__Listed entries__
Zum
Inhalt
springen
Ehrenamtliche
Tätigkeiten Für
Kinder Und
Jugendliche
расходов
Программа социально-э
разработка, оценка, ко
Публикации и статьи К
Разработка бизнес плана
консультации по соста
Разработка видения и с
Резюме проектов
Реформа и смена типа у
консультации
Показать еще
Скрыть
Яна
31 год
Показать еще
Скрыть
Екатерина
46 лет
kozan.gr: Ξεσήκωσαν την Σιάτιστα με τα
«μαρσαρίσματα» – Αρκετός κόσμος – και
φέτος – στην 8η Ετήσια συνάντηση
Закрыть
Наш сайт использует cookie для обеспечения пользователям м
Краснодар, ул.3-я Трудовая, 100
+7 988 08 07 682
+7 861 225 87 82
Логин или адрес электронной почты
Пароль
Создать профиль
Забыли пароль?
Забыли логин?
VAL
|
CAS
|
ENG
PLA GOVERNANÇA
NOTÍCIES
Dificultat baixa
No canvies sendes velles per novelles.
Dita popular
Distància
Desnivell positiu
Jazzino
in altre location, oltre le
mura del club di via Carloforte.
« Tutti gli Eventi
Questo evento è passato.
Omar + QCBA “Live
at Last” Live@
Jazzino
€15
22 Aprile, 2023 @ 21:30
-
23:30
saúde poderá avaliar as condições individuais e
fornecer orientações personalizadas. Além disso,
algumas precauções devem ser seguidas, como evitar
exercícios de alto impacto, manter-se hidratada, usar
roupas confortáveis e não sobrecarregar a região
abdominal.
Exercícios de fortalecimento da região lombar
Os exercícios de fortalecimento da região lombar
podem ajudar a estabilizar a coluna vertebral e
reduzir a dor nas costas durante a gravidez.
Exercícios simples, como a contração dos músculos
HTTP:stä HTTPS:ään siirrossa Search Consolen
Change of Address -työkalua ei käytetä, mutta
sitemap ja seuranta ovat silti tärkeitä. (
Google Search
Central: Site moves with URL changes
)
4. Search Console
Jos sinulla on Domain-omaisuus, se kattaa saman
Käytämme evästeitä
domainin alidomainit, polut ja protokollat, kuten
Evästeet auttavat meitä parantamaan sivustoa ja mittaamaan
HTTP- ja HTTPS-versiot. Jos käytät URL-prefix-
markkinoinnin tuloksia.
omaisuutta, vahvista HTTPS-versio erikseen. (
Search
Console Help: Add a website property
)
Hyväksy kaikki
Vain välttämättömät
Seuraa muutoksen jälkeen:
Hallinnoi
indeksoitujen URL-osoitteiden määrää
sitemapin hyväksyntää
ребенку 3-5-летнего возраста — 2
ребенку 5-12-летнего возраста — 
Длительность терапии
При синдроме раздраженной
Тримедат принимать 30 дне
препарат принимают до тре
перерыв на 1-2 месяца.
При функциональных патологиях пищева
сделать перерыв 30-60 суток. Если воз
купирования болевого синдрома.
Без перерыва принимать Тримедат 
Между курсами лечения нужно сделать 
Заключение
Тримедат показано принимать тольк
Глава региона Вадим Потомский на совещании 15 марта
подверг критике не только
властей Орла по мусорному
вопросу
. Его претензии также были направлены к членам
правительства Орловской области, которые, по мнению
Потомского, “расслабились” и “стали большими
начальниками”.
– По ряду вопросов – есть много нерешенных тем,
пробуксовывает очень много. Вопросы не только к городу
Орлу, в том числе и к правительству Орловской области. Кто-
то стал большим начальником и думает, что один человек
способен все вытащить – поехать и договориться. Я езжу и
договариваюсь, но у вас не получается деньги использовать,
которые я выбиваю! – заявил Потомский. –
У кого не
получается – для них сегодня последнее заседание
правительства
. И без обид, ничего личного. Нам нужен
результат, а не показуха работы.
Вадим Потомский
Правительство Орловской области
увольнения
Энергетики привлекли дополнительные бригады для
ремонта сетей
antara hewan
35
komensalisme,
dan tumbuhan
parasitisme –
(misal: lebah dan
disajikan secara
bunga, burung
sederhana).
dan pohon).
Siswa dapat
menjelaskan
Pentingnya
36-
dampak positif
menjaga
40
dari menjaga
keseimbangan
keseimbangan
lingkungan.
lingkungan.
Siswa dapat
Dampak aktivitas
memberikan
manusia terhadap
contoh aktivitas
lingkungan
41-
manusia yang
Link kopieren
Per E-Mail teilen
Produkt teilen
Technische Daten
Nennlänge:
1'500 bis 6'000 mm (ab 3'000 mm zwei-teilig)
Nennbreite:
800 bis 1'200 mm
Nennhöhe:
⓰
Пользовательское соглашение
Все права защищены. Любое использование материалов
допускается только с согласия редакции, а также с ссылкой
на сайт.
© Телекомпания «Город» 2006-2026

__Task prompt__
Arrange every line of text in the material above as a numbered list, omitting blank lines.

__Task answer__
1. Zum
2. Inhalt
3. springen
4. Ehrenamtliche
5. Tätigkeiten Für
6. Kinder Und
7. Jugendliche
8. расходов
9. Программа социально-э
10. разработка, оценка, ко
11. Публикации и статьи К
12. Разработка бизнес плана
13. консультации по соста
14. Разработка видения и с
15. Резюме проектов
16. Реформа и смена типа у
17. консультации
18. Показать еще
19. Скрыть
20. Яна
21. 31 год
22. Показать еще
23. Скрыть
24. Екатерина
25. 46 лет
26. kozan.gr: Ξεσήκωσαν την Σιάτιστα με τα
27. «μαρσαρίσματα» – Αρκετός κόσμος – και
28. φέτος – στην 8η Ετήσια συνάντηση
29. Закрыть
30. Наш сайт использует cookie для обеспечения пользователям м
31. Краснодар, ул.3-я Трудовая, 100
32. +7 988 08 07 682
33. +7 861 225 87 82
34. Логин или адрес электронной почты
35. Пароль
36. Создать профиль
37. Забыли пароль?
38. Забыли логин?
39. VAL
40. |
41. CAS
42. |
43. ENG
44. PLA GOVERNANÇA
45. NOTÍCIES
46. Dificultat baixa
47. No canvies sendes velles per novelles.
48. Dita popular
49. Distància
50. Desnivell positiu
51. Jazzino
52. in altre location, oltre le
53. mura del club di via Carloforte.
54. « Tutti gli Eventi
55. Questo evento è passato.
56. Omar + QCBA “Live
57. at Last” Live@
58. Jazzino
59. €15
60. 22 Aprile, 2023 @ 21:30
61. -
62. 23:30
63. saúde poderá avaliar as condições individuais e
64. fornecer orientações personalizadas. Além disso,
65. algumas precauções devem ser seguidas, como evitar
66. exercícios de alto impacto, manter-se hidratada, usar
67. roupas confortáveis e não sobrecarregar a região
68. abdominal.
69. Exercícios de fortalecimento da região lombar
70. Os exercícios de fortalecimento da região lombar
71. podem ajudar a estabilizar a coluna vertebral e
72. reduzir a dor nas costas durante a gravidez.
73. Exercícios simples, como a contração dos músculos
74. HTTP:stä HTTPS:ään siirrossa Search Consolen
75. Change of Address -työkalua ei käytetä, mutta
76. sitemap ja seuranta ovat silti tärkeitä. (
77. Google Search
78. Central: Site moves with URL changes
79. )
80. 4. Search Console
81. Jos sinulla on Domain-omaisuus, se kattaa saman
82. Käytämme evästeitä
83. domainin alidomainit, polut ja protokollat, kuten
84. Evästeet auttavat meitä parantamaan sivustoa ja mittaamaan
85. HTTP- ja HTTPS-versiot. Jos käytät URL-prefix-
86. markkinoinnin tuloksia.
87. omaisuutta, vahvista HTTPS-versio erikseen. (
88. Search
89. Console Help: Add a website property
90. )
91. Hyväksy kaikki
92. Vain välttämättömät
93. Seuraa muutoksen jälkeen:
94. Hallinnoi
95. indeksoitujen URL-osoitteiden määrää
96. sitemapin hyväksyntää
97. ребенку 3-5-летнего возраста — 2
98. ребенку 5-12-летнего возраста — 
99. Длительность терапии
100. При синдроме раздраженной
101. Тримедат принимать 30 дне
102. препарат принимают до тре
103. перерыв на 1-2 месяца.
104. При функциональных патологиях пищева
105. сделать перерыв 30-60 суток. Если воз
106. купирования болевого синдрома.
107. Без перерыва принимать Тримедат 
108. Между курсами лечения нужно сделать 
109. Заключение
110. Тримедат показано принимать тольк
111. Глава региона Вадим Потомский на совещании 15 марта
112. подверг критике не только
113. властей Орла по мусорному
114. вопросу
115. . Его претензии также были направлены к членам
116. правительства Орловской области, которые, по мнению
117. Потомского, “расслабились” и “стали большими
118. начальниками”.
119. – По ряду вопросов – есть много нерешенных тем,
120. пробуксовывает очень много. Вопросы не только к городу
121. Орлу, в том числе и к правительству Орловской области. Кто-
122. то стал большим начальником и думает, что один человек
123. способен все вытащить – поехать и договориться. Я езжу и
124. договариваюсь, но у вас не получается деньги использовать,
125. которые я выбиваю! – заявил Потомский. –
126. У кого не
127. получается – для них сегодня последнее заседание
128. правительства
129. . И без обид, ничего личного. Нам нужен
130. результат, а не показуха работы.
131. Вадим Потомский
132. Правительство Орловской области
133. увольнения
134. Энергетики привлекли дополнительные бригады для
135. ремонта сетей
136. antara hewan
137. 35
138. komensalisme,
139. dan tumbuhan
140. parasitisme –
141. (misal: lebah dan
142. disajikan secara
143. bunga, burung
144. sederhana).
145. dan pohon).
146. Siswa dapat
147. menjelaskan
148. Pentingnya
149. 36-
150. dampak positif
151. menjaga
152. 40
153. dari menjaga
154. keseimbangan
155. keseimbangan
156. lingkungan.
157. lingkungan.
158. Siswa dapat
159. Dampak aktivitas
160. memberikan
161. manusia terhadap
162. contoh aktivitas
163. lingkungan
164. 41-
165. manusia yang
166. Link kopieren
167. Per E-Mail teilen
168. Produkt teilen
169. Technische Daten
170. Nennlänge:
171. 1'500 bis 6'000 mm (ab 3'000 mm zwei-teilig)
172. Nennbreite:
173. 800 bis 1'200 mm
174. Nennhöhe:
175. ⓰
176. Пользовательское соглашение
177. Все права защищены. Любое использование материалов
178. допускается только с согласия редакции, а также с ссылкой
179. на сайт.
180. © Телекомпания «Город» 2006-2026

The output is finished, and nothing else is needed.